Another evolution in the process has been a valuable lesson the women say they’ve learned from the students who are part of the Luv Michael program, a nonprofit dedicated to training, educating and employing autistic adults. The men and women in that program regularly use the church’s kitchen and classroom space, and their presence in the kitchen has made the pastry and cookie production better, Karloutsos said.

“We really learned how to measure everything and not be these Greek yia-yias who just throw this in and throw that in,” she said. “In their training [in the kitchen] they’re taught to measure everything. That’s why even though we’re using our hands, the pastry comes out looking like it was made by a machine.”

The aesthetic perfection of the cookies and pastries and the sheer number that the women produce is staggering. Isabel Shoukas, another main contributor to the baking effort, shared that 18 pounds of butter had been used to make 17 trays of koulourakia, with each large baking tray holding seven dozen of the cookies.

Maria Hatgistavrou, another woman in that core group, explained the consistent level of demand for the cookies and pastries.

“You can’t find anything like that out here,” she said. “And to sit down and make it, no one will do that. It’s a lot of work; we’ve become very big. I work part time at the Gap, and people are already asking me, when is the sale?”

The women agree that it’s a labor of love.

“It’s a lot of work, but it’s also about the camaraderie between the people that come to do the work,” Shoukas said.

“Us women, we just need to be busy all the time,” Hatgistavrou added. “Then you have the group that comes who have kids, so they can’t come all the time, they come when they can. And you have the group of women who just retired, and then their husband retires and they need to get away,” she said with a laugh.

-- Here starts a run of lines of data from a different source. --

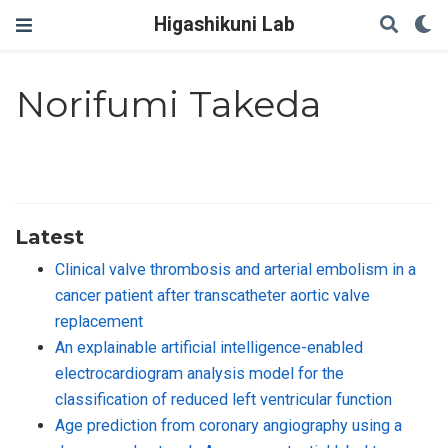
Higashikuni Lab
Norifumi Takeda
Latest
Clinical valve thrombosis and arterial embolism in a
cancer patient after transcatheter aortic valve
replacement
An explainable artificial intelligence-enabled
electrocardiogram analysis model for the
classification of reduced left ventricular function
Age prediction from coronary angiography using a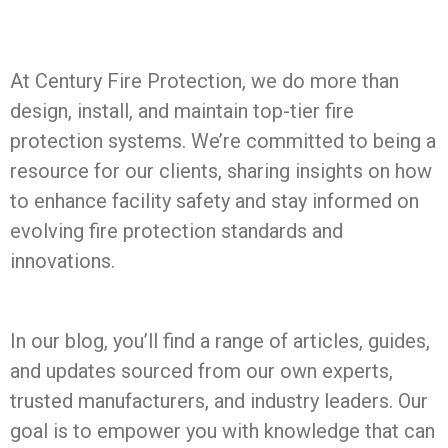
At Century Fire Protection, we do more than
design, install, and maintain top-tier fire
protection systems. We’re committed to being a
resource for our clients, sharing insights on how
to enhance facility safety and stay informed on
evolving fire protection standards and
innovations.
In our blog, you’ll find a range of articles, guides,
and updates sourced from our own experts,
trusted manufacturers, and industry leaders. Our
goal is to empower you with knowledge that can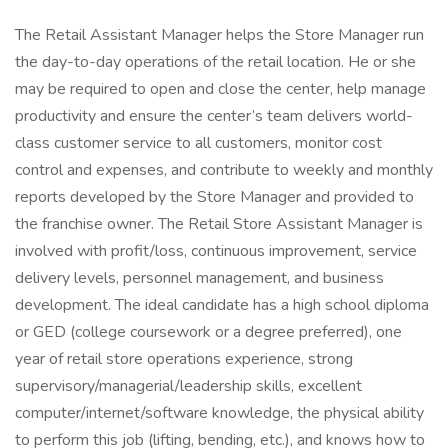
The Retail Assistant Manager helps the Store Manager run
the day-to-day operations of the retail location. He or she
may be required to open and close the center, help manage
productivity and ensure the center’s team delivers world-
class customer service to all customers, monitor cost
control and expenses, and contribute to weekly and monthly
reports developed by the Store Manager and provided to
the franchise owner. The Retail Store Assistant Manager is
involved with profit/loss, continuous improvement, service
delivery levels, personnel management, and business
development. The ideal candidate has a high school diploma
or GED (college coursework or a degree preferred), one
year of retail store operations experience, strong
supervisory/managerial/leadership skills, excellent
computer/internet/software knowledge, the physical ability
to perform this job (lifting, bending, etc.), and knows how to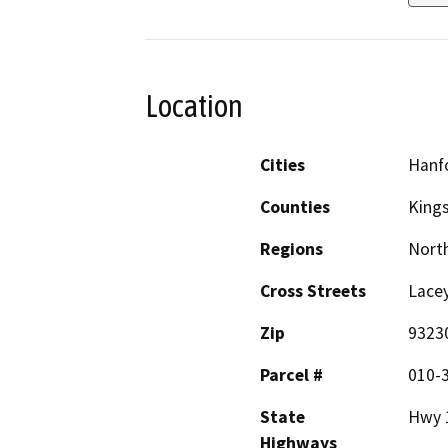
Location
Cities
Hanf
Counties
King
Regions
North
Cross Streets
Lacey
Zip
9323
Parcel #
010-
State
Hwy 
Highways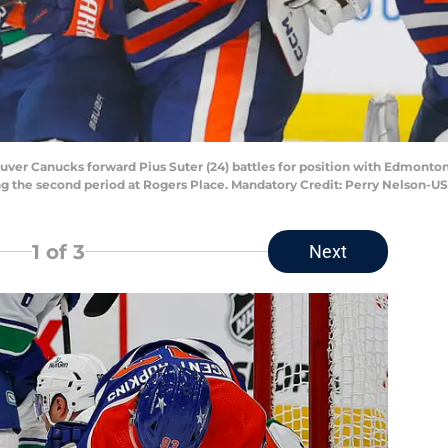
uver Canucks forward Pius Suter (24) battles for position with Edmonton
ring the second period at Rogers Place. Mandatory Credit: Perry Nelson-
1
of 3
Next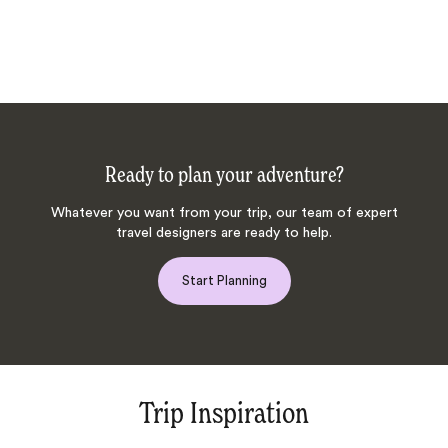
Ready to plan your adventure?
Whatever you want from your trip, our team of expert
travel designers are ready to help.
Start Planning
Trip Inspiration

Turning more serious, she said: “Then you have the unfortunate situations where maybe the husband has died, so the women come.”

At the end of the day, it’s the bonds that are built between the parishioners, and the knowledge that the sale of the baked goods allow the church to do valuable work for those in need in the local community and abroad that keeps the group going.

“We have our ups and downs, but we still do it,” Hatgistavrou said. “Because we care.”